Aufgabenbeschreibung: Wiederhole sämtliche folgenden Daten Zeile für Zeile und ohne jede Änderung.

[Gespeicherte Einträge]

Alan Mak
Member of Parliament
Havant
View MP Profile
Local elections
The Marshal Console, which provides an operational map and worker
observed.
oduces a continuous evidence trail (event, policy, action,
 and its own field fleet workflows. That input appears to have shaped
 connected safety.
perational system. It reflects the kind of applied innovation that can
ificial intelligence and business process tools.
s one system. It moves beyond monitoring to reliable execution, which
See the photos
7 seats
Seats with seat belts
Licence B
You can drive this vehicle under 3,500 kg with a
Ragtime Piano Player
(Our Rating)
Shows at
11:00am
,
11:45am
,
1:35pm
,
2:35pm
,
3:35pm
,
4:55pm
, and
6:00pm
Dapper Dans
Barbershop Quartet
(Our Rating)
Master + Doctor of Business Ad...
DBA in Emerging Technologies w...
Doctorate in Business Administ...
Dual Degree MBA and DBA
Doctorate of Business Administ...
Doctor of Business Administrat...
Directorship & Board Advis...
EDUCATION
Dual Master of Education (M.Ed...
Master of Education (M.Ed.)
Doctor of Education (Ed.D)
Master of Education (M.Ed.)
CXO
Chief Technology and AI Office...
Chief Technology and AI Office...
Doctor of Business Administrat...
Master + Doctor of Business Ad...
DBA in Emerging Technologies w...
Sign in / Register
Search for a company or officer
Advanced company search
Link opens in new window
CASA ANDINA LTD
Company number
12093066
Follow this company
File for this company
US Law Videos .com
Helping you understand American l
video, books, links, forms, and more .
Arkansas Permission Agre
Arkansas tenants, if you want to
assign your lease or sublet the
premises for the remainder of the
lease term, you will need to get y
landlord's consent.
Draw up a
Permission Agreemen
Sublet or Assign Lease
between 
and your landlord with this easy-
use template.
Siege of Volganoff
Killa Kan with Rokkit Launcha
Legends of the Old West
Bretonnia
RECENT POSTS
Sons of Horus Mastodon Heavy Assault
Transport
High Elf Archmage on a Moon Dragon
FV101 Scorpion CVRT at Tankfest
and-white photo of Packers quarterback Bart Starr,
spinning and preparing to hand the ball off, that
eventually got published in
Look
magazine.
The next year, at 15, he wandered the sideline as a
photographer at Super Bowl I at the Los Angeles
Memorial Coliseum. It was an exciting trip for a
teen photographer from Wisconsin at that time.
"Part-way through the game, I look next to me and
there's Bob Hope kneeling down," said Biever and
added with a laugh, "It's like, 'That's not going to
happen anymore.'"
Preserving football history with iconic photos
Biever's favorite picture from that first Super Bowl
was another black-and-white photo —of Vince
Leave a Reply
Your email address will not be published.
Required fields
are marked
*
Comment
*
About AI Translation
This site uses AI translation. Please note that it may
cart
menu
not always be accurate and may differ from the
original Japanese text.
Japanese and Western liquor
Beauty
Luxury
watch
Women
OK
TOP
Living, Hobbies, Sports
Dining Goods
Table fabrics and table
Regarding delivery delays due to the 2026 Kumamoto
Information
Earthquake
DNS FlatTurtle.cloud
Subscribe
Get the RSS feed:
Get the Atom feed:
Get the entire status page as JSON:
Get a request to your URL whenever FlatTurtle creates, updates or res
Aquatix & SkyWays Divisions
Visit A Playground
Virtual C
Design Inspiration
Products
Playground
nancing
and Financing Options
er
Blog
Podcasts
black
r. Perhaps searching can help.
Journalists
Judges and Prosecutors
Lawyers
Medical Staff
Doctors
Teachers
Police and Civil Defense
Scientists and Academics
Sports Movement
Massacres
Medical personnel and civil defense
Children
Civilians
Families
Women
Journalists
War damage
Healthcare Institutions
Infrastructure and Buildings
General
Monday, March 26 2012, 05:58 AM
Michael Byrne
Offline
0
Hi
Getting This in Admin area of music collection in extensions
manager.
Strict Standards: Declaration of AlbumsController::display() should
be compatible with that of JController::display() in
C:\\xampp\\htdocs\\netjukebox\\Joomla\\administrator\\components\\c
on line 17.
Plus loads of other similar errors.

Schriftliche Antwort:
Alan Mak
Member of Parliament
Havant
View MP Profile
Local elections
The Marshal Console, which provides an operational map and worker
observed.
oduces a continuous evidence trail (event, policy, action,
 and its own field fleet workflows. That input appears to have shaped
 connected safety.
perational system. It reflects the kind of applied innovation that can
ificial intelligence and business process tools.
s one system. It moves beyond monitoring to reliable execution, which
See the photos
7 seats
Seats with seat belts
Licence B
You can drive this vehicle under 3,500 kg with a
Ragtime Piano Player
(Our Rating)
Shows at
11:00am
,
11:45am
,
1:35pm
,
2:35pm
,
3:35pm
,
4:55pm
, and
6:00pm
Dapper Dans
Barbershop Quartet
(Our Rating)
Master + Doctor of Business Ad...
DBA in Emerging Technologies w...
Doctorate in Business Administ...
Dual Degree MBA and DBA
Doctorate of Business Administ...
Doctor of Business Administrat...
Directorship & Board Advis...
EDUCATION
Dual Master of Education (M.Ed...
Master of Education (M.Ed.)
Doctor of Education (Ed.D)
Master of Education (M.Ed.)
CXO
Chief Technology and AI Office...
Chief Technology and AI Office...
Doctor of Business Administrat...
Master + Doctor of Business Ad...
DBA in Emerging Technologies w...
Sign in / Register
Search for a company or officer
Advanced company search
Link opens in new window
CASA ANDINA LTD
Company number
12093066
Follow this company
File for this company
US Law Videos .com
Helping you understand American l
video, books, links, forms, and more .
Arkansas Permission Agre
Arkansas tenants, if you want to
assign your lease or sublet the
premises for the remainder of the
lease term, you will need to get y
landlord's consent.
Draw up a
Permission Agreemen
Sublet or Assign Lease
between 
and your landlord with this easy-
use template.
Siege of Volganoff
Killa Kan with Rokkit Launcha
Legends of the Old West
Bretonnia
RECENT POSTS
Sons of Horus Mastodon Heavy Assault
Transport
High Elf Archmage on a Moon Dragon
FV101 Scorpion CVRT at Tankfest
and-white photo of Packers quarterback Bart Starr,
spinning and preparing to hand the ball off, that
eventually got published in
Look
magazine.
The next year, at 15, he wandered the sideline as a
photographer at Super Bowl I at the Los Angeles
Memorial Coliseum. It was an exciting trip for a
teen photographer from Wisconsin at that time.
"Part-way through the game, I look next to me and
there's Bob Hope kneeling down," said Biever and
added with a laugh, "It's like, 'That's not going to
happen anymore.'"
Preserving football history with iconic photos
Biever's favorite picture from that first Super Bowl
was another black-and-white photo —of Vince
Leave a Reply
Your email address will not be published.
Required fields
are marked
*
Comment
*
About AI Translation
This site uses AI translation. Please note that it may
cart
menu
not always be accurate and may differ from the
original Japanese text.
Japanese and Western liquor
Beauty
Luxury
watch
Women
OK
TOP
Living, Hobbies, Sports
Dining Goods
Table fabrics and table
Regarding delivery delays due to the 2026 Kumamoto
Information
Earthquake
DNS FlatTurtle.cloud
Subscribe
Get the RSS feed:
Get the Atom feed:
Get the entire status page as JSON:
Get a request to your URL whenever FlatTurtle creates, updates or res
Aquatix & SkyWays Divisions
Visit A Playground
Virtual C
Design Inspiration
Products
Playground
nancing
and Financing Options
er
Blog
Podcasts
black
r. Perhaps searching can help.
Journalists
Judges and Prosecutors
Lawyers
Medical Staff
Doctors
Teachers
Police and Civil Defense
Scientists and Academics
Sports Movement
Massacres
Medical personnel and civil defense
Children
Civilians
Families
Women
Journalists
War damage
Healthcare Institutions
Infrastructure and Buildings
General
Monday, March 26 2012, 05:58 AM
Michael Byrne
Offline
0
Hi
Getting This in Admin area of music collection in extensions
manager.
Strict Standards: Declaration of AlbumsController::display() should
be compatible with that of JController::display() in
C:\\xampp\\htdocs\\netjukebox\\Joomla\\administrator\\components\\c
on line 17.
Plus loads of other similar errors.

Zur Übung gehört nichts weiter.